İLÂHÎ ADALET SÜRECİNDE ŞEFAAT VAR MI? (1) PDF 
Pazar, 23 Haziran 2019 00:00

İLÂHÎ ADALET SÜRECİNDE ŞEFAAT VAR MI? (1)

Cevap: Şefaat sadece Allah’ındır. Şefaat hakkında anlatılanlar abartılardan ibaret olup Kur’ân’a aykırıdır. Bu konuyu izah etmemiz gerekir.

Şef‘: teki çift yapmak, şüf‘a: ortağın malını kendi malına eklemek; şefî‘, şüf‘a (ortaklık) hakkı bulunan ve şefâ‘at edebilen demektir. Kur’ân-ı Kerîm’de tek anlamındaki vetrin karşıtı olarak kullanılan şefâ‘at, yardımsız olan kişiye destek olup onu yalnızlıktan kurtarmak, çift yapmak anlamına geldiği gibi, birinin huzurunda iltimas, aracılık yaparak ona mevki, menfaat sağlamak veya onu cezâdan kurtarmak anlamına da gelir. İşte âhiretteki şefâ‘at de birinin kurtuluşu, derecesinin yükselmesi için Allah katında ona yardımcı olmak, iltimas ve aracılık yapmak şek­linde açıklanmıştır.

Müşrikler (Allah’a ortak koşanlar), Allah’ın kızları sandıkları ve taş heykellerle sembolleştirdikleri meleklerin, Allah ile kendileri arasında şefâ‘atçi olacaklarına, kendilerini Allah’a yaklaştıracaklarına inandıkları gibi Yahûdî ve Hıristiyanlar da peygamberlerinin ve din adamlarının, Allah katında kendilerine şefâ‘at edeceklerine inanıyorlardı.

İşte Kur’ân, onların bu inancını reddetmektedir. Allah’a kulluk için aracılara gerek olmadığını, O’nun izni olmadan kimsenin şefâ‘at ede­meyeceğini ve Allah’ın kulları olan meleklerin de O’nun izni olmadan kimseye bir yarar veya zarar veremeyeceklerini; onun için sadece Al­lah’a tapmak gerektiğini tekrar tekrar vurgulamaktadır ki bu, tevhîdin esasıdır. Ve herhangi ad altında olursa olsun, Allah ile kul ara­sına aracı sokmak, Allah’tan başkasının insanı azâptan kurtaracağına inanmak, ad değiştirmiş şirkten başka bir şey değildir; tevhîde aykırıdır, merdûddur.

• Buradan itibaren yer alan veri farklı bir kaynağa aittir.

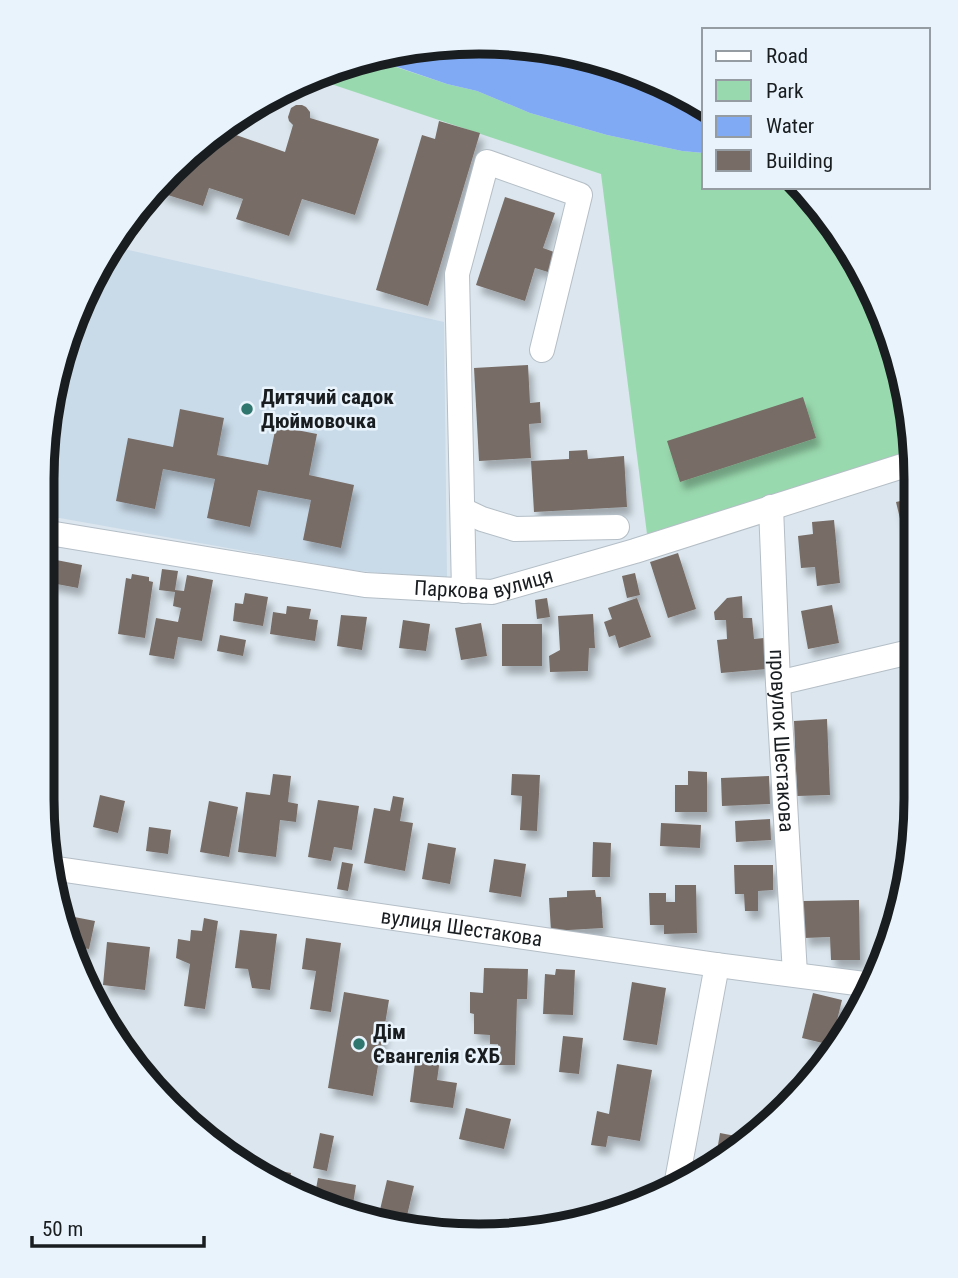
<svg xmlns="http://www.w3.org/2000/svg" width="958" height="1278" font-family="'Roboto Condensed',sans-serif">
  <defs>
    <filter id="shadow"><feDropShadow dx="4.5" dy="8" stdDeviation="3.5" flood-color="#0004"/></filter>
  </defs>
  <rect width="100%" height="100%" fill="#dbe6ee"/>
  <path fill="#c9dae8" d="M111 246 444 322 447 580 351 570 43 515V451L57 366Z"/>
  <path fill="#99d9ae" d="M366 57 447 84 477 91 530 113 607 135 682 151 704 153V187H796L826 213 883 311 912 422V451L647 534 601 174 319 80Z"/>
  <path fill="#81aaf4" d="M536 46 698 101 704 106V153L682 151 607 135 530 113 477 91 447 84 368 57Z"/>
  <path fill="#776c66" filter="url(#shadow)" d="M296 105H302L306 107 310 112V118L379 139 355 215 302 199 289 236 236 219 243 199 209 188 203 206 158 192 213 132 219 129 285 152 293 125 289 121 288 117 291 108Z
    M439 121 480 133 428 306 376 290 422 135 435 139Z
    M505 197 555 213 543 248 554 252 548 272 535 268 525 301 476 285Z
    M528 365 530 403 540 402 541 423 529 424 531 458 479 461 474 368Z
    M803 397 816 438 680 482 667 441Z
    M180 409 224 418 217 455 268 465 276 426 317 434 309 475 354 485 341 548 303 540 311 500 258 490 250 527 207 518 215 479 163 469 155 509 116 501 128 438 173 447Z
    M587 450 588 459 624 456 627 507 534 512 531 461 569 459V451Z
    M913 490V546L907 548 896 502 905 500 904 492Z
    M834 520 840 583 817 586 815 567 801 568 798 536 813 534 812 522Z
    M678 553 696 609 668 618 650 562Z
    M51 559 82 565 78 588 46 582Z
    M162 569 178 571 175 590 184 591 187 575 213 580 202 641 178 637 174 659 149 655 156 618 178 622 181 608 173 606 175 592 159 590Z
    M635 573 640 595 627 598 622 576Z
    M132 574 149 577V581L153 582 145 638 118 634 126 578 131 579Z
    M245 593 268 597 263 626 233 621 235 603 243 604Z
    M742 596 743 618H752L754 639 764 638 767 669 721 673 717 640 727 639 726 620H715L714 612 727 598Z
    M547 598 550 617 537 619 535 600Z
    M637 598 651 637 619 648 615 635 609 637 604 622 612 619 608 608Z
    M832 605 839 643 808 649 801 611Z
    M287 606 311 609 309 619 318 620 315 641 270 634 273 612 286 614Z
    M593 614 595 648H589L588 671 550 672 549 656 560 650 558 616Z
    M341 615 367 617 362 650 337 646Z
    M403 620 430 624 426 651 399 648Z
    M481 623 487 656 461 660 455 628Z
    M502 624H542V666H502Z
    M220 635 246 640 243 656 217 651Z
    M827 719 830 795 797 796 794 721Z
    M688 771 707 772V812H675V785H688Z
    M273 774 291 776 288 802 298 804 296 822 280 820 276 857 238 852 246 792 270 795Z
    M512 774 540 775 537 831 520 830 522 796 511 795Z
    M769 776 770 804 722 806 721 778Z
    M100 795 125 801 118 833 93 827Z
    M393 796 404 798 400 821 413 823 405 871 364 863 374 808 390 811Z
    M318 800 359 806 352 850 334 847 331 861 308 857Z
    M209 801 238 807 229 857 200 852Z
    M770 819 771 840 736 842 735 821Z
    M661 823 701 825 700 848 660 846Z
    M149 827 171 830 168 854 146 851Z
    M593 842 611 843 610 877H592Z
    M428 843 456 848 450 884 422 879Z
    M494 859 526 864 521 897 489 892Z
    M342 862 353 864 348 891 337 889Z
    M734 865H773V890L758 891V911H745L744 894H735Z
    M675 885H696L697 933 664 934V925H650L649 893H666V902H675Z
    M595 890 596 897H601L603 928 551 931 549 898 567 897V891Z
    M859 900 860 960H831L830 937 804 938 803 901Z
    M64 915 95 921 89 949 71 946 62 925Z
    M204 918 218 921 205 1009 184 1006 190 964 176 958 178 939 190 941 191 930 202 931Z
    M240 930 277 934 270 990 252 988 248 969 235 968Z
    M306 938 341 943 331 1012 310 1009 316 971 302 969Z
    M107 942 150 947 145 990 103 985Z
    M484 968 528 969 527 999H517L515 1065H497L498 1044H490V1035L474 1034V1014L470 1013V992L483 993Z
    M556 969 575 970 573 1015 543 1014 545 974 555 975Z
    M632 982 666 988 657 1045 623 1040Z
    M344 992 389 1000 373 1096 328 1088Z
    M813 993 842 1000 831 1045 802 1038Z
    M563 1036 583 1038 579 1074 559 1072Z
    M416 1055 440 1059 437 1080 457 1083 453 1108 410 1102Z
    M617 1064 652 1070 640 1141 608 1136 606 1147 591 1145 597 1111 609 1114Z
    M466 1108 511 1119 504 1149 459 1139Z
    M320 1133 334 1136 327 1171 313 1168Z
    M720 1133 751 1139 745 1146 715 1163Z
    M270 1169 291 1173 288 1192 268 1178Z
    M318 1178 356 1185 352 1211 342 1210 314 1200Z
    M387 1180 414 1186 406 1220 379 1214Z"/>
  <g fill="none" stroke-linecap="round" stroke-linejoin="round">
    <defs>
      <g id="minor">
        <path id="s1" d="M771 507 778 683 795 974"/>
        <path d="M463 510 482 519 515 529 617 527"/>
        <path id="s2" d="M43 532 365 585 492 592 635 551 912 463"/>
        <path d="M464 591 457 274 487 162 580 195 542 350"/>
        <path d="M778 683 914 651"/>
        <path id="s3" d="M51 868 717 965 872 985"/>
        <path d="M676 1186 717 965"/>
      </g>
    </defs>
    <use href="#minor" stroke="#b4bec6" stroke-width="26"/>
    <use href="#minor" stroke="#fff" stroke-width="24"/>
  </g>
  <g fill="#2e766e" stroke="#e8f3fb" stroke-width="2.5">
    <circle cx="247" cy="409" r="7"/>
    <circle cx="359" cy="1044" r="7"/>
  </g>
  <g text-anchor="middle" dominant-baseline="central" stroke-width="5" stroke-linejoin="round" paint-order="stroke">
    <g font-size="21" font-weight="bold" fill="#191d20" stroke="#e8f3fb" text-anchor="start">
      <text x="261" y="397">Дитячий садок<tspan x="261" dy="24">Дюймовочка</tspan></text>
      <text x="373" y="1032">Дім<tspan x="373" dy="24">Євангелія ЄХБ</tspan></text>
    </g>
    <g font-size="21" fill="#191d20" stroke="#e8f3fb">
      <text stroke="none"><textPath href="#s2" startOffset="446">Паркова вулиця</textPath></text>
      <text stroke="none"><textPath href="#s1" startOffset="234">провулок Шестакова</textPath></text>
      <text stroke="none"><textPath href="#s3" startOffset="415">вулиця Шестакова</textPath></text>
    </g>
  </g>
  <path d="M0 0H958V1278H0ZM479 54H479A425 425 0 0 1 904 479V799A425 425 0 0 1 479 1224H479A425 425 0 0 1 54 799V479A425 425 0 0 1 479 54Z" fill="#e8f3fb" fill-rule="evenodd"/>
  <path fill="none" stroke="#191d20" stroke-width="9" d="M479 54H479A425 425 0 0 1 904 479V799A425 425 0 0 1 479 1224H479A425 425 0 0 1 54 799V479A425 425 0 0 1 479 54Z"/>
  <rect x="702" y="28" width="228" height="161" fill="#e8f3fb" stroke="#959da3" stroke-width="2"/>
  <rect x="716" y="51" width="35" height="10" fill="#ffffff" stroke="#959da3" stroke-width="2"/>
  <text x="766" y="63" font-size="21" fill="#191d20">Road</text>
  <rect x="716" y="80" width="35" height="21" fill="#99d9ae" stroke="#959da3" stroke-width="2"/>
  <text x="766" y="98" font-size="21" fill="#191d20">Park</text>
  <rect x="716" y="116" width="35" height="21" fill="#81aaf4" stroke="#959da3" stroke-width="2"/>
  <text x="766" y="133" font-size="21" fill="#191d20">Water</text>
  <rect x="716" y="150" width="35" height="21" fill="#776c66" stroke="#959da3" stroke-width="2"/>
  <text x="766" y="168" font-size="21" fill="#191d20">Building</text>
  <path d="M32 1236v10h172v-10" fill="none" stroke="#191d20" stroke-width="3.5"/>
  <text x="42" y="1236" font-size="21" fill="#191d20" stroke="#e8f3fb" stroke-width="5" paint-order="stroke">50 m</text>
</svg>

Kur’ân şefâ‘ati tamamen reddetmiyor. Necm 26’ncı âyetin içeri­ğinden, meleklerin veya Allah katında makbul kişilerin şefâ‘at edebi­lecekleri anlaşıldığı gibi, diğer sûrelerdeki çeşitli âyetlerden de bu an­laşılmaktadır. Ancak Allah öyle yüce, ulu pâdişahtır ki O’nun hu­zu­run­da, kendisi izin vermedikçe, kimse söz söylemeğe, şefâ‘at etmeğe kal­kışamaz. Allah kime şefâ‘at etme izni verirse ancak o şefâ‘at edebilir ve ancak Allah’ın râzı olduğu kuluna şefâ‘at edebilir. Allah’ın râzı olma­dığına şefâ‘at edemez. O halde meleklerin şefâ‘atine erebilmek için meleklere değil, Allah’a tapmak gerekir. Allah’ı bırakıp başka varlıklara tapmak, Allah’ı gücendirir. Allah, meleklere, kendisinden başkasına tapanlara şefâ‘at etme izni vermez. Bundan dolayı meleklere tapmak, onların şefâ‘at etmelerine değil, tersine etmemelerine neden olur.